Hoe je een betere passagier kan zijn.

Het is een vraag die je constant stelt: “Jouw auto of de mijne?”

Of het nu gaat om familie, vrienden of collega’s, wanneer je jezelf klaarmaakt om ergens heen te gaan, overweeg dan wie je daar naartoe moet brengen.

De helft van de tijd rijd je, maar de andere helft … rijd je mee.

En als je merkt dat je rijdt of niet rijdt, vergeet dan niet om de belangrijkste regels te volgen. Om een ​​betere passagier te zijn, houd je gewoon aan deze lijst met tips:

Wat je moet doen:

Draag je gordel. Geef de bestuurder niets om zich zorgen over te maken.

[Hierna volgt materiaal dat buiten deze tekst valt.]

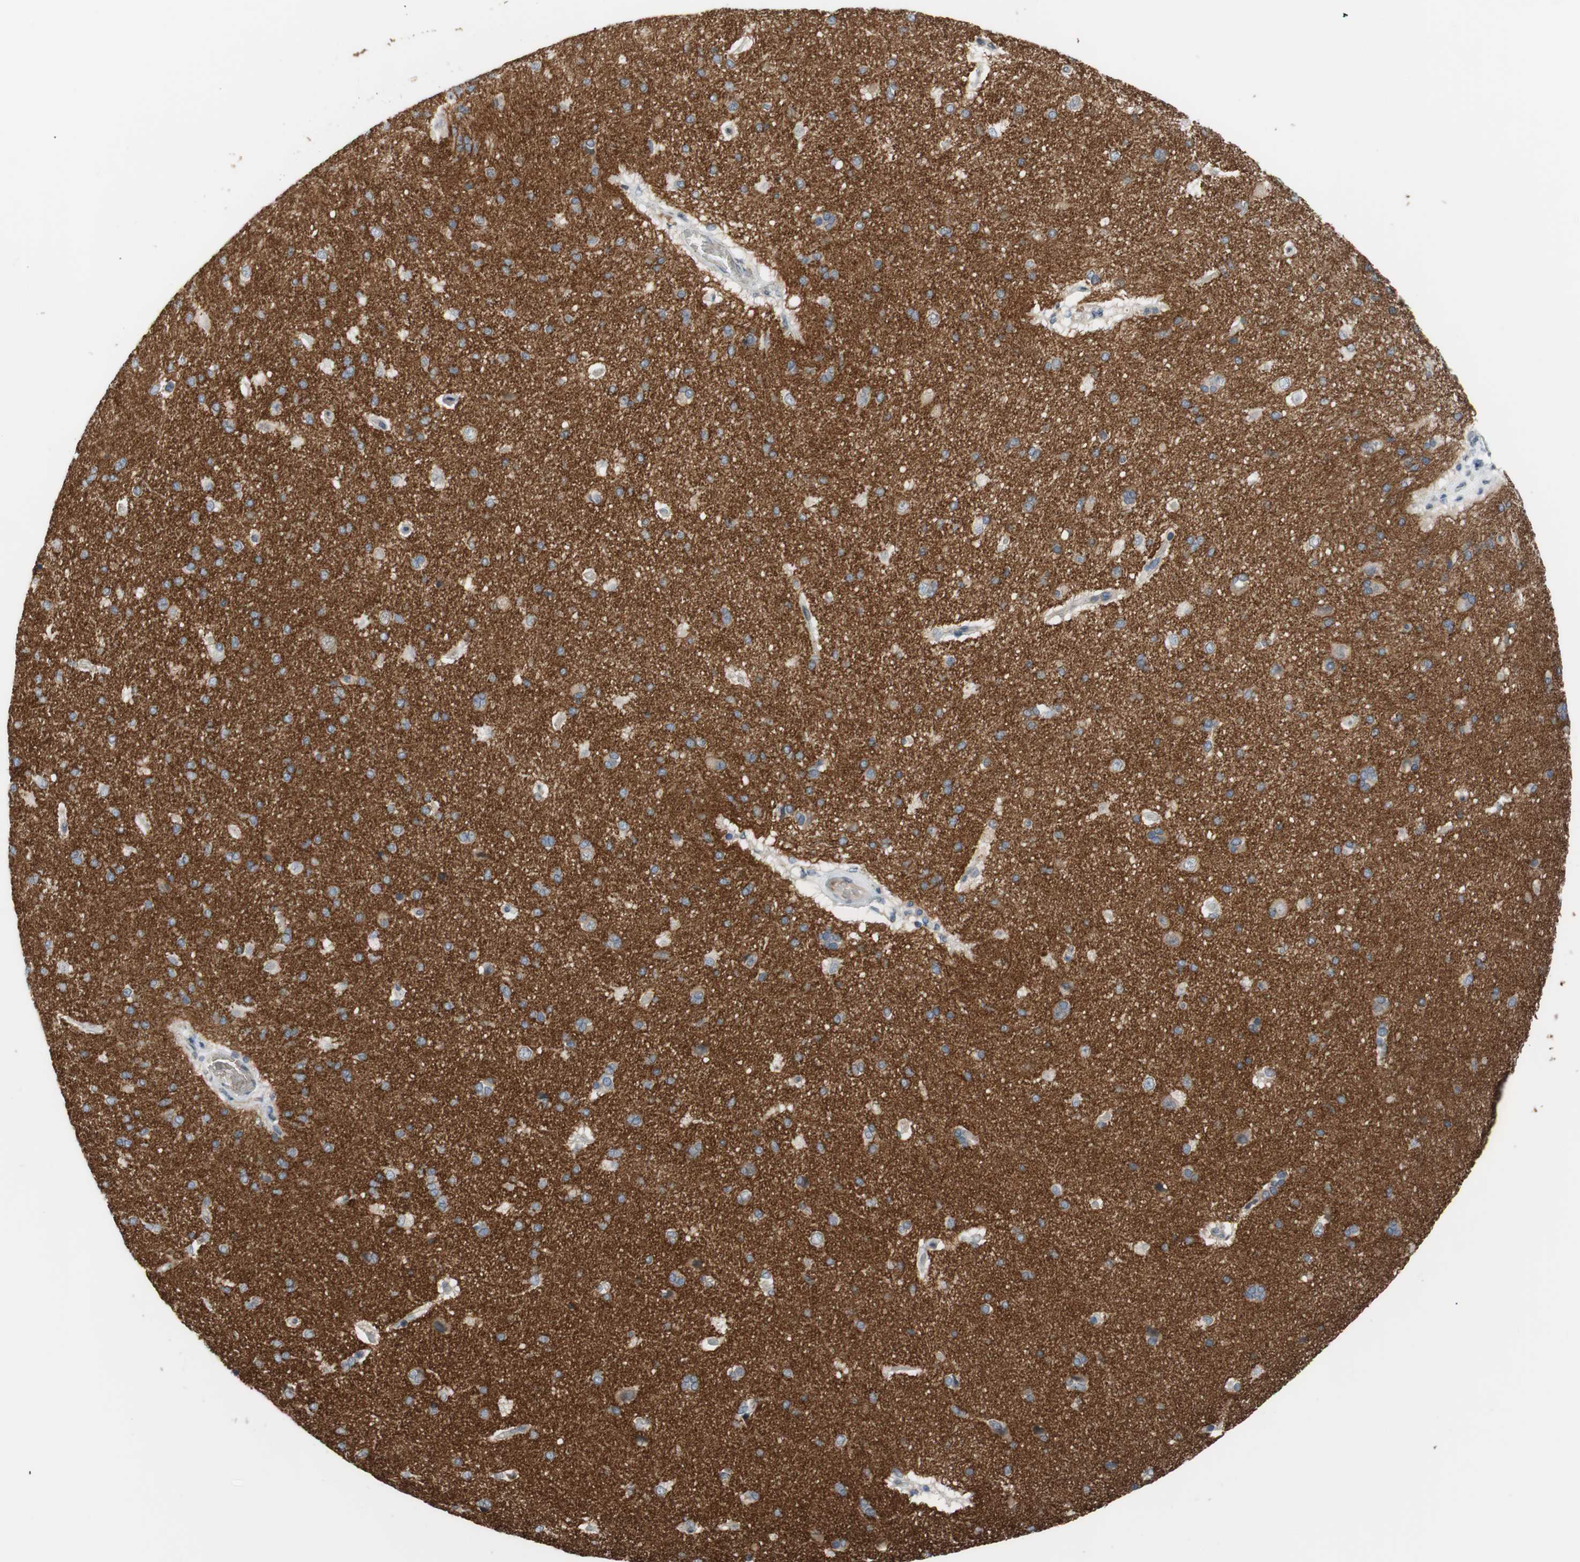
{"staining": {"intensity": "negative", "quantity": "none", "location": "none"}, "tissue": "cerebral cortex", "cell_type": "Endothelial cells", "image_type": "normal", "snomed": [{"axis": "morphology", "description": "Normal tissue, NOS"}, {"axis": "topography", "description": "Cerebral cortex"}], "caption": "This histopathology image is of unremarkable cerebral cortex stained with immunohistochemistry to label a protein in brown with the nuclei are counter-stained blue. There is no staining in endothelial cells. (Stains: DAB IHC with hematoxylin counter stain, Microscopy: brightfield microscopy at high magnification).", "gene": "ADD2", "patient": {"sex": "male", "age": 62}}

Bericht en rijden. Dus de bestuurder kan niet sms’en en rijden, aanbieden om te reageren of lezen – wat ze maar nodig hebben.

Wees de co-piloot. Wanneer je naar een nieuwe plaats gaat, navigeer dan.

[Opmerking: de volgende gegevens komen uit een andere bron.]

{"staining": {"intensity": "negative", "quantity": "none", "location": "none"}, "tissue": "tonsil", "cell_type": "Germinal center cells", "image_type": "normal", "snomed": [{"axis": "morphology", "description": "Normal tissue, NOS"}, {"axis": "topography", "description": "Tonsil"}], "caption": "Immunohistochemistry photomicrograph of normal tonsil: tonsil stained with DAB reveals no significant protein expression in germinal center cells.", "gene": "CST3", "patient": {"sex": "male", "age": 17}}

Wees een extra stel ogen en oren. Wanneer ze achteruit gaan, kijk dan of er iemand achter hen staat. Wanneer ze draaien, zorg dan dat de kust vrij is. Kijk ’s nachts naar herten en andere dieren die mogelijk voor je proberen over te steken.

Bestuur de muziek. Het is altijd gemakkelijker (en veiliger) voor de passagier om de perfecte afspeellijst te vinden.

Wat je niet moet doen:

Bestuurder van de achterbank zijn. Vaker wel dan niet, probeer je gewoon te helpen. Maar als je op alles wijst wat de bestuurder verkeerd doet, kan het eigenlijk meer kwaad dan goed doen.

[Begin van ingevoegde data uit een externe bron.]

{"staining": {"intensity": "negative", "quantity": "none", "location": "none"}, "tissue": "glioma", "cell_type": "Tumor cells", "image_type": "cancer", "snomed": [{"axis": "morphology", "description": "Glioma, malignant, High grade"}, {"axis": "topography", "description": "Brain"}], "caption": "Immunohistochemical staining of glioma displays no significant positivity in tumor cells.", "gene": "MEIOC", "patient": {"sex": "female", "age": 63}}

Te luid zijn. Als de muziek te luid is, kan dit de concentratie van een bestuurder beïnvloeden. Wanneer passagiers te luid zijn, kan hetzelfde gebeuren.

De lichten aandoen. Een fel licht binnenin kan het zo maken dat ze niet naar buiten kunnen kijken.

In slaap vallen. Blijf je gezelschap en conversaties houden, ook als je cafeïne nodig hebt.

Het stuur pakken. Als je een obstakel ziet dat de bestuurder niet ziet, is het gevaarlijkste wat je kunt doen schreeuwen of reiken naar het stuur. Laat ze in plaats daarvan snel en rustig weten.